Es ist abend und draußen schon dunkel. Manfred, unser Golden-Rüde, sitzt auf dem Sofa und schaut nach draußen. Das ist nicht ungewöhnlich: er sieht gerne und zu jeder Tageszeit aus dem Fenster. Auf ein Mal knurrt er tief und deutlich hörbar. Das ist nun eher ungewöhnlich, denn Manfred knurrt eigentlich nie. Wir schauen ihn interessiert an. Nach kurzer Zeit wiederholt sich dieses Knurren. Und nun erwacht Paul unser Cocker Spaniel, der bis dahin ruhig vor sich hin geschlafen hat und betrachtet Manfred interessiert. Als dieser noch einmal knurrt, ist Paul bereit. Er hüpft zu ihm auf das Sofa und beide starren nach draußen, bereit für jeden Feind. Da hält es auch meinen Mann nicht mehr und nun starren schon drei in die Dunkelheit. Zu sehen ist natürlich nichts, denn vor dem Fenster ist nur eine Weide, und die wird derzeit nicht genutzt.

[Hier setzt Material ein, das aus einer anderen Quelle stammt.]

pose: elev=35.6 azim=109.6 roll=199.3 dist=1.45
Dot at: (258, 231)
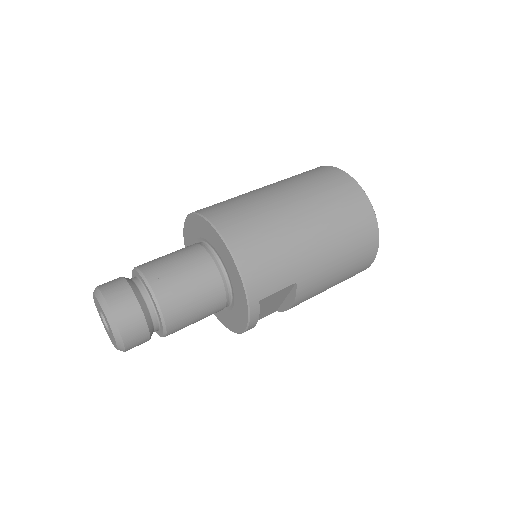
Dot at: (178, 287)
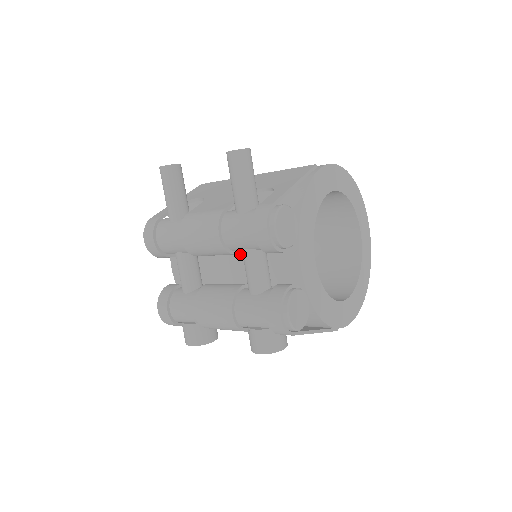
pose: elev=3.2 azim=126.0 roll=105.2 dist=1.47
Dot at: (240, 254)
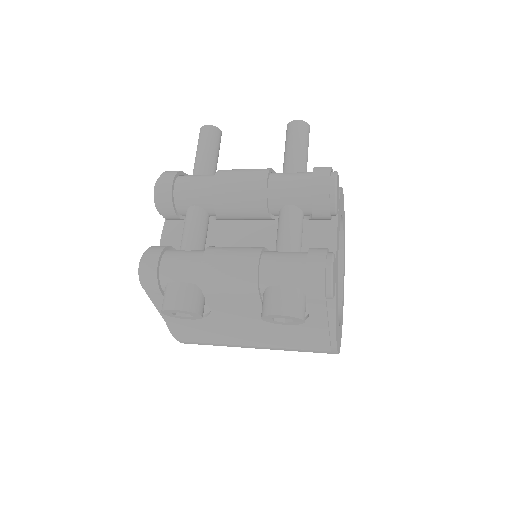
Dot at: (263, 226)
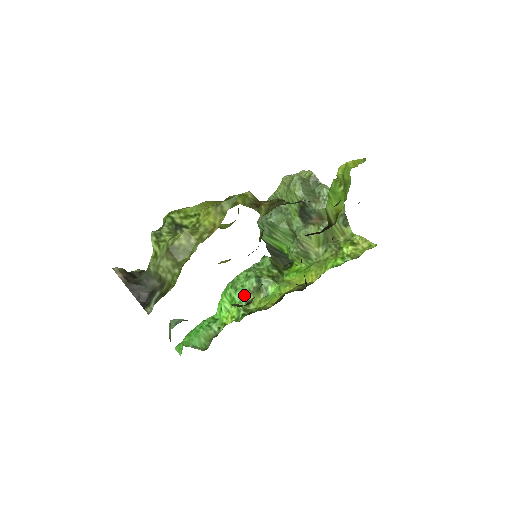
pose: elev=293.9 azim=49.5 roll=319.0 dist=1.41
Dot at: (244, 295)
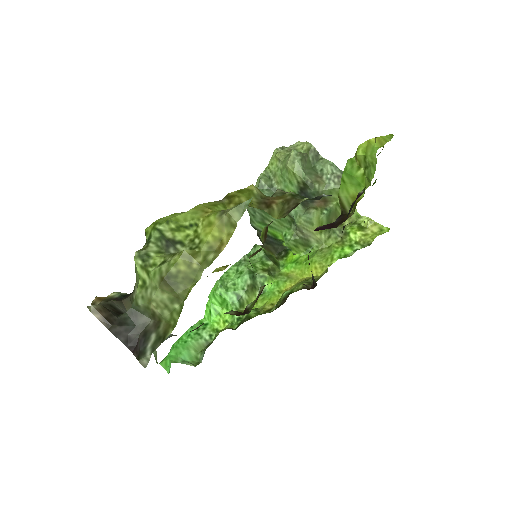
Dot at: (237, 295)
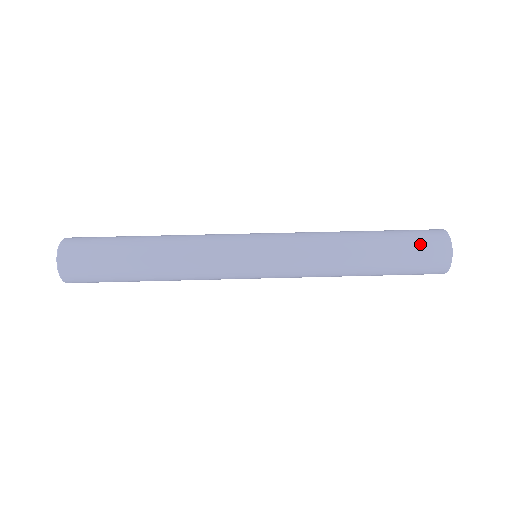
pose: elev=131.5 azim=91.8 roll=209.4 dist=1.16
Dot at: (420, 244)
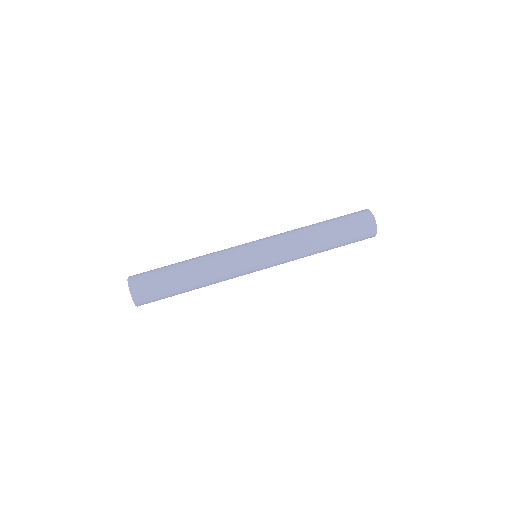
Dot at: (357, 225)
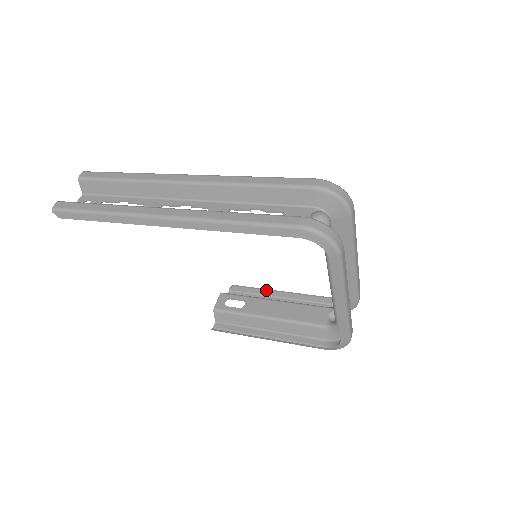
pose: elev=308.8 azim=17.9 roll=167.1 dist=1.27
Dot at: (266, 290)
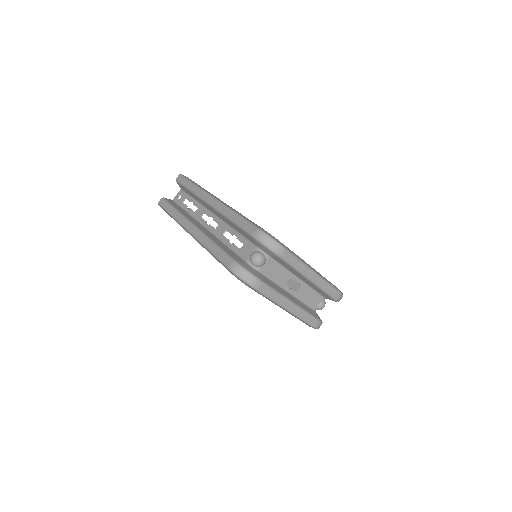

So ruppig Paul auch Manfred manchmal behandelt, er ist immer bereit, an Manfreds Seite zu sein, wenn es darauf ankommt. Wie neulich Nacht, als ein anhaltendes, sehr alarmiertes Bellen aus dem Garten ertönt. Auch mein Mann eilt zu Hilfe, als beide Rüden ein undefinierbares und sicherlich gefährliches Objekt entdeckt haben, das Manfred anhaltend verbellt, mit Paul abwartend an seiner Seite. Es entpuppt sich als eine unserer lebensgroßen Hundeskulpturen, die umgefallen ist und nun mit den Füßen nach oben auf der Wiese liegt. Wieder aufgerichtet, wird sie noch mal mißtrauisch berochen und dann kehrt Frieden ein. Gut, dass eines klar ist: auf seine männlichen Kumpels kann Manfred sich verlassen. Kein Vergleich zu seinen weiblichen Verwandten. Die heben in solchen Fällen noch nicht mal ein Augenlid.